3 Words Mislead Online Regional Mood Analysis
You can tell a lot about people’s general state of mind based on their social media feeds. Are they always tweeting about their biggest peeves or posting pics of particularly cute kitties? Well, in a similar fashion, researchers are turning to Twitter for clues about the overall happiness of entire geographic communities. What they’re finding is that regional variation in the use of common phrases produces predictions that don’t always reflect the local state of well-being. But removing from their analyses just three specific terms—good, love and LOL—greatly improves the accuracy of the methods. Their work appears in the Proceedings of the National Academy of Sciences.
“We’re living in a crazy COVID-19 era. And now more than ever, we’re using social media to adapt to a new normal and reach out to the friends and family that we can’t meet face-to-face.”
Kokil Jaidka studies computational linguistics at the National University of Singapore.

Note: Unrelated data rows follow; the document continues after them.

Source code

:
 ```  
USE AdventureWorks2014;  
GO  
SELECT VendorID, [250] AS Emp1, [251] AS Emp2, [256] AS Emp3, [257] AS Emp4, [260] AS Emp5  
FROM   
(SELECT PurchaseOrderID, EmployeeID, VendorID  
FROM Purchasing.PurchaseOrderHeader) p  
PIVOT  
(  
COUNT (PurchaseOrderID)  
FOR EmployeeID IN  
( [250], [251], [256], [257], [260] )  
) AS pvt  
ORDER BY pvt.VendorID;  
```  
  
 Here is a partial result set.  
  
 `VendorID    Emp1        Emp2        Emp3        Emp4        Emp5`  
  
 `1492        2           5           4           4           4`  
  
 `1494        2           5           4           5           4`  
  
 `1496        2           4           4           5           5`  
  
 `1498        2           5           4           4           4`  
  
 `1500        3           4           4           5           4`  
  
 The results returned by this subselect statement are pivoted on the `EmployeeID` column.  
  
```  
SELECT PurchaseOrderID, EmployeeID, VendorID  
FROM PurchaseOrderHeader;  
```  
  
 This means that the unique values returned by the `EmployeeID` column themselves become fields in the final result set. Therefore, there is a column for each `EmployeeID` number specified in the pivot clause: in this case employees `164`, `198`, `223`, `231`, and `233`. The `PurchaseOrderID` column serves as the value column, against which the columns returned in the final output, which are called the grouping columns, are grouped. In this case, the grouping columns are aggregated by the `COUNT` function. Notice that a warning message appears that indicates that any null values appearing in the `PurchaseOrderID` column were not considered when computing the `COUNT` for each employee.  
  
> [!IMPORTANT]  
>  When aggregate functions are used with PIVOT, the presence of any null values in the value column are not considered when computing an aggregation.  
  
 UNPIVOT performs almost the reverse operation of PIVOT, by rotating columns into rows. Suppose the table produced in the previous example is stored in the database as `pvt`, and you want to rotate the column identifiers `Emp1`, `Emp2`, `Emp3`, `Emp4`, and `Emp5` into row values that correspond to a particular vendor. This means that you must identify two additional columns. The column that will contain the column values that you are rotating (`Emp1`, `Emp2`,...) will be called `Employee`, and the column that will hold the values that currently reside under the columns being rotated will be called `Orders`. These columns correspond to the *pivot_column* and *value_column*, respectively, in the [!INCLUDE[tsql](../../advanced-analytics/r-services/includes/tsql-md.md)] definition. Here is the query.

“But our words aren’t useful just to understand what we, as individuals, think and feel. They’re also useful clues about the community we live in.”
One of the simpler methods that many scientists use to parse the data involves correlating words with positive or negative emotions. But when those tallies are compared with phone surveys that assess regional well-being, Jaidka says, they don’t paint an accurate picture of the local zeitgeist.
To find out why, Jaidka and her colleague Johannes Eichstaedt of Stanford University analyzed billions of tweets from around the United States. And they found that among the most frequently used terms on Twitter are LOL, love and good.
“And they actually throw the analysis off. In fact, when we removed these three words alone, we managed to improve upon the simpler word-counting methods—and obtain better, if not perfect, estimates of happiness.”
Why the disconnect? Well, Jaidka says one issue is ...
“Internet language is really a different beast than regular spoken language. We’ve adapted words from the English vocabulary to mean different things in different situations.”
Take, for example, LOL.
“I’ve tweeted the word LOL to flirt, express irony, annoyance and sometimes just pure surprise. When the methods for measuring LOL as a marker of happiness were created in the 1990s, it still meant laughing out loud.”
There are plenty of terms that are less misleading, says Eichstaedt.
“Our models tell us that words like excited, fun, great, opportunity, interesting, fantastic and those are better words for measuring subjective well-being, just looking at the data.”
Their work appears in the Proceedings of the National Academy of Sciences. [Kokil Jaidka et al., Estimating geographic subjective well-being from Twitter: A comparison of dictionary and data-driven language methods]
Being able to get an accurate read on the mood of the population is no laughing matter.
“That’s particularly important now, in the time of COVID, where we’re expecting a mental health crisis—and we’re already seeing in survey data the largest diminishment in subjective well-being in 10 years at least, if not ever.”
No doubt we could all use more fantastic opportunities for great fun and excitement—give or take the LOL.
[The above text is a transcript of this podcast.]